Quietly, she told me that he was also a gunner in the Navy, at times. I never really got the chance to ask him about this.

It just. It makes me wonder. There hasn’t been a significant war in over sixty years. Can you fathom it? Fuck all this “terrorism” bullshit. Can you fathom knowing that the war you’re fighting for actually threatens the livelihood of your nation? That, if you fail, all of your friends and family will have their way of live changed, or maybe they’ll all be killed?

My grandpa was mostly a goofball. I could read that he was trying to be playful with my grandma, but over time, it turned into him being kind of me to her. I forgive him for that.

I just try to imagine. If there was actually a war I believed in. A war that I knew, if we failed, everybody I loved and cared for might die. Fairly good chance that, when I came home, I’d play it off. Far less stressful to say “I was a cook in the Navy” than to acknowledge my place in history.

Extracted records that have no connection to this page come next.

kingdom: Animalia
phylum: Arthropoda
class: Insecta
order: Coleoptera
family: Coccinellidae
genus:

I never went to his funeral. I felt bad about it, but I just couldn’t. I wanted to remember him as he was, rather than what he had become. The old man who would carry buckets of feed with his pinkie, rather than the frail man who wasn’t who I grew up with.

I don’t know anything about my great-grandparents. But my kids? They’re going to know my grandfather was a hero. They’re going to know he saved the world. That, if he failed, the world we know wouldn’t exist. And after he came home, he was still the same person. Just like you and me. And he’d rather just be a cook in the Navy than ever take any glory for himself.